"Anpassungsschmerz"
onlineurteile.de - Mit Zahnschmerzen erschien die Patientin in der Praxis ihres Zahnarztes. Er führte an zwei Zähnen Wurzelbehandlungen durch und erneuerte die Keramikfüllungen der Zähne. Doch die Schmerzen blieben. Noch einmal widmete sich der Zahnmediziner einem Wurzelkanal. Doch die Patientin klagte weiterhin über Schmerzen und erschien so oft, dass der Zahnarzt schließlich entnervt forderte, "sie solle sich nicht so anstellen". Das bestritt er zwar später; fest steht jedoch, dass er die Schmerzen mehrfach als Anpassungsschmerzen abtat. Nach einer Füllung mit Keramikinlays könne "so ein Phänomen übergangsweise auftreten".
Wütend brach die Patientin die Behandlung ab und suchte sich einen anderen Zahnarzt.
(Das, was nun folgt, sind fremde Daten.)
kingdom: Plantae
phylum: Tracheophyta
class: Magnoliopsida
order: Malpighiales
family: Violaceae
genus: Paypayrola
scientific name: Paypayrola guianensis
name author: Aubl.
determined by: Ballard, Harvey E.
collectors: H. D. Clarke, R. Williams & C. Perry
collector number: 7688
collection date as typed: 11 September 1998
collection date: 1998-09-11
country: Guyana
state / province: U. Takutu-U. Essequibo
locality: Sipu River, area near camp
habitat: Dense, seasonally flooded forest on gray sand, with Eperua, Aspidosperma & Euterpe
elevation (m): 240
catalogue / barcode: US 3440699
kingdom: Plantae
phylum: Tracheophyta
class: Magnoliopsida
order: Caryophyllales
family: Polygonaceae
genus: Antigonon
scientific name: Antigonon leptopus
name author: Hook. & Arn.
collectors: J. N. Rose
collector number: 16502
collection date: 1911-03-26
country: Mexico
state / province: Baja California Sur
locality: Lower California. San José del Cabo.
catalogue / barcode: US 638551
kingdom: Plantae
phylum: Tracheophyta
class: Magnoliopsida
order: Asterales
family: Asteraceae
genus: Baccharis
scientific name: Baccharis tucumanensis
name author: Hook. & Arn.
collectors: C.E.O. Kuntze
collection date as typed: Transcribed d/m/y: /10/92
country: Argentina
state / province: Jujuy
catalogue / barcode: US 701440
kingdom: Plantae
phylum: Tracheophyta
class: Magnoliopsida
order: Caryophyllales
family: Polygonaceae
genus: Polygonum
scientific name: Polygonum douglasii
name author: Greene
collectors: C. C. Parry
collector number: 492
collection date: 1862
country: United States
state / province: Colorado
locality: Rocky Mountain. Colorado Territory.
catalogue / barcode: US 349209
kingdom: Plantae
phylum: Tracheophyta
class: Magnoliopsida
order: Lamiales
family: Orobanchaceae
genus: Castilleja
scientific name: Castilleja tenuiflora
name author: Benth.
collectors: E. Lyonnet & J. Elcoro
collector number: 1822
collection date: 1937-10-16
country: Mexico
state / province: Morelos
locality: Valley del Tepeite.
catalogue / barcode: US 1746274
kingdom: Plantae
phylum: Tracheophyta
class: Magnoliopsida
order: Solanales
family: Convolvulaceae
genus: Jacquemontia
Dieser zog die zwei entzündeten Zähne und versorgte die Patientin mit Implantaten. Vom ersten Zahnarzt forderte die Frau Schadenersatz und Schmerzensgeld: 7.000 Euro hielt das Oberlandesgericht (OLG) Köln für angemessen: 5.500 Euro Kostenersatz für Implantate, 1.500 Euro Ausgleich für die Schmerzen (5 U 148/04).
Dabei hatte das OLG keinen ärztlichen Kunstfehler festgestellt. Aber der Mediziner habe nicht richtig auf die Schmerzzustände der Patientin reagiert, erklärten die (von Experten beratenen) Richter. Wenn Schmerzen länger als vier Tage anhielten, dürfe er nicht mehr von einem "Anpassungsschmerz" ausgehen. Dann müsse der Zahnarzt die Ursache der Schmerzen durch eine neue Röntgenkontrolle abklären. Dass dies versäumt wurde, sei ein Behandlungsfehler, der schließlich zum Verlust zweier natürlicher Zähne führte und zu langer, peinvoller Nachbehandlung.